Kalter Trost: Island-Krimi (German Edition)
hier?«
»Fünfzehn Jahre«, sagte Justyna, steckte sich eine Zigarette an und lehnte sich an einen Schrank. Gunna betrachtete die müde Frau, die ihren Blick erwiderte. »Ich untersuche den Tod von Svana Geirs. Ist es richtig, dass du in ihrer Wohnung sauber gemacht hast?«
Justyna nickte.
»Wann warst du zum letzten Mal dort?«
»Ich putze jede Woche. Also eine Woche, bevor sie starb.«
»Warst du immer am gleichen Tag in der Wohnung?«
»Ja. Immer gleicher Tag, aber nicht gleiche Zeit. Manchmal morgens, manchmal später. Habe nie geputzt, wenn Besuch da war.« Justyna drückte ihre Zigarette auf einem Unterteller aus und fummelte an der Zigarettenpackung herum.
»Handelt es sich um eine private Vereinbarung?«
»Über Firma. Sie sagen, wann. Meistens habe ich geputzt, wenn niemand da war. Zwei-, dreimal war sie zu Hause. Nicht öfter.«
»Wie heißt die Firma?«
»Reindeer Hygiene.

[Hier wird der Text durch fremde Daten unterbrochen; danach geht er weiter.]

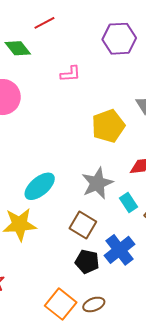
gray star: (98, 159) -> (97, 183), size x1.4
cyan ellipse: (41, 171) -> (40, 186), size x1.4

Sie machen viele Häuser sauber, Wohnungen, Büros. Aber ich glaube, Geschäfte gehen schlecht.«
»Arbeitest du oft für diese Firma?«
»Früher jeden Tag. Sogar sonntags. Jetzt zwei, drei Tage in der Woche.«
»Hast du noch eine andere Stelle?«, wollte Gunna wissen.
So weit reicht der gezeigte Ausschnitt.